* [WHAT IS BEING ASKED] Please repeat the lines below exactly. Begin with the line containing "mean_make_span, 7: 33 -> 33.6" and go on through the line containing "mean_reward, 13: -7.4 -> -7.5".

* [RECORDS SUPPLIED]
*** Block opens ***

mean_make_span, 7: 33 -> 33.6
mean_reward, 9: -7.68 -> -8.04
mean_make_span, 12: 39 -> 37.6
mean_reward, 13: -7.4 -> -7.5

*** Block closes ***
*** Block opens ***

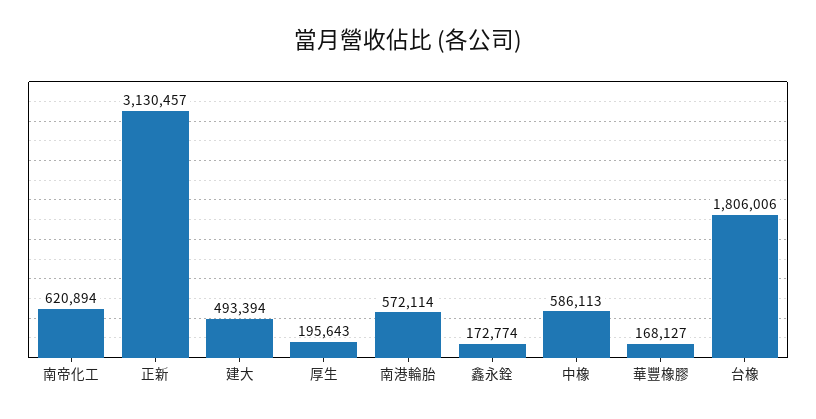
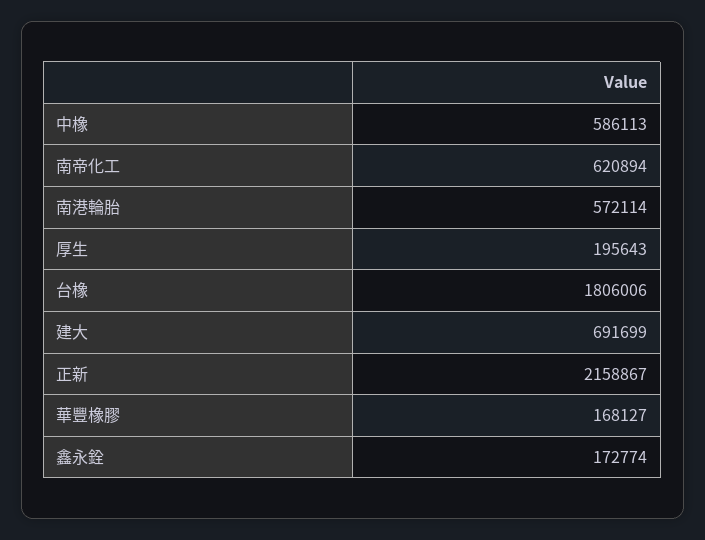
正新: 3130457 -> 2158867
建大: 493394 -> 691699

*** Block closes ***

* [SOLUTION TO THE PROBLEM]
mean_make_span, 7: 33 -> 33.6
mean_reward, 9: -7.68 -> -8.04
mean_make_span, 12: 39 -> 37.6
mean_reward, 13: -7.4 -> -7.5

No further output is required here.